Los árboles son santuarios. Quien sabe
hablar por ellos, quien sabe escucharles, aprende la verdad. No predican
doctrinas y recetas; predican indiferentes al detalle, la ley primitiva de la
vida.
Un árbol dice: en mi vida se oculta un
núcleo, una chispa, un pensamiento, soy vida de la vida eterna. Es única la
tentativa y la creación que ha osado en mí la Madre Tierra. Mi misión es dar
forma y presentar lo eterno en mis marcas singulares.
Un árbol dice: mi fuerza es la confianza.

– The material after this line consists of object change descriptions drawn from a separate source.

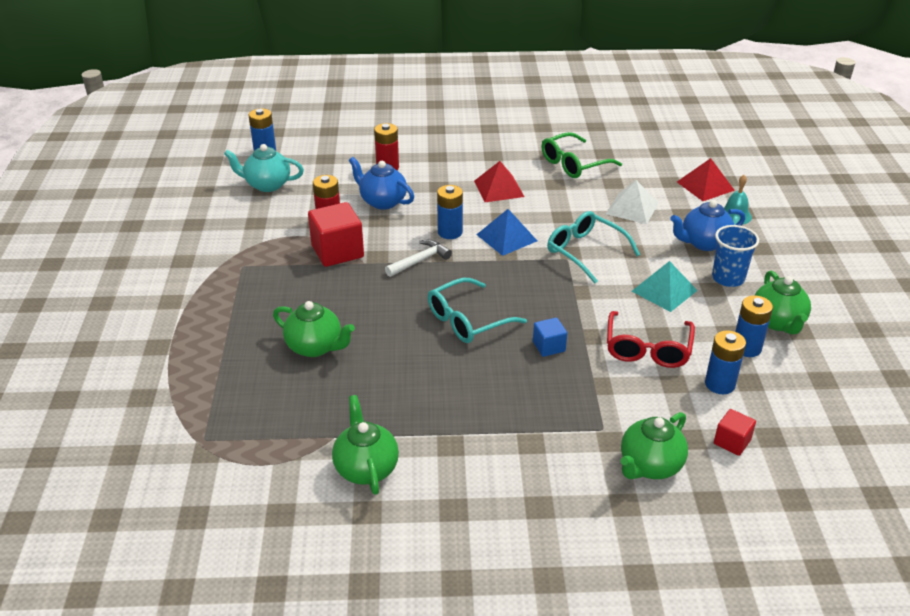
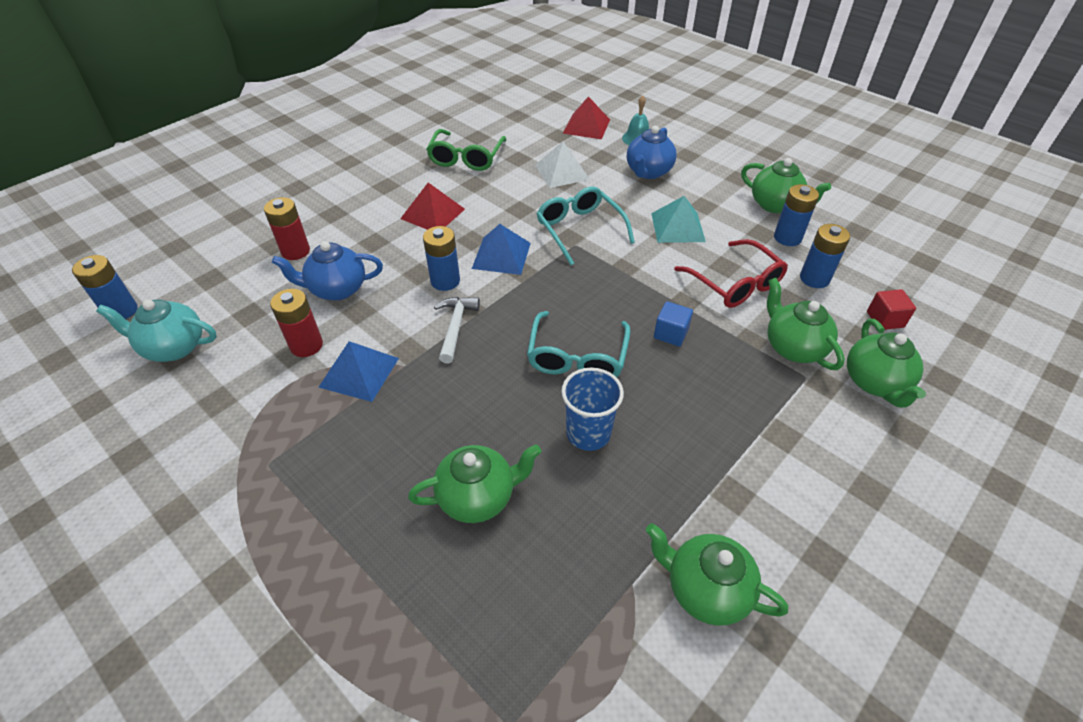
camera: 45 degrees left, 10 degrees up
turquoise teapot [224,144,304,192] -> turquoise teapot turned 45 degrees clockwise [96,300,217,362]
red cube [308,202,364,267] -> blue pyramid [319,341,399,402]
turquoise glasses [547,211,640,283] -> turquoise glasses turned 60 degrees clockwise [537,186,635,265]
blue cup [712,225,759,287] -> blue cup moved to [561,368,624,451]
none -> green teapot [767,278,845,370]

No sé nada de mis padres, no sé nada de miles de retoños que todos los años
provienen de mí. Vivo hasta el fin del secreto de mi semilla, no tengo otra
preocupación. Los árboles tienen pensamientos dilatados, prolijos y serenos,
así como una vida más larga que la nuestra. Son más sabios que nosotros,
mientras no les escuchamos. Pero cuando aprendemos a escuchar a los árboles, la
brevedad, rapidez y apresuramiento infantil de nuestros pensamientos adquieren
una alegría sin precedentes. Quien ha aprendido a escuchar a los árboles, ya no
desea ser un árbol. No desea ser más que lo que es.”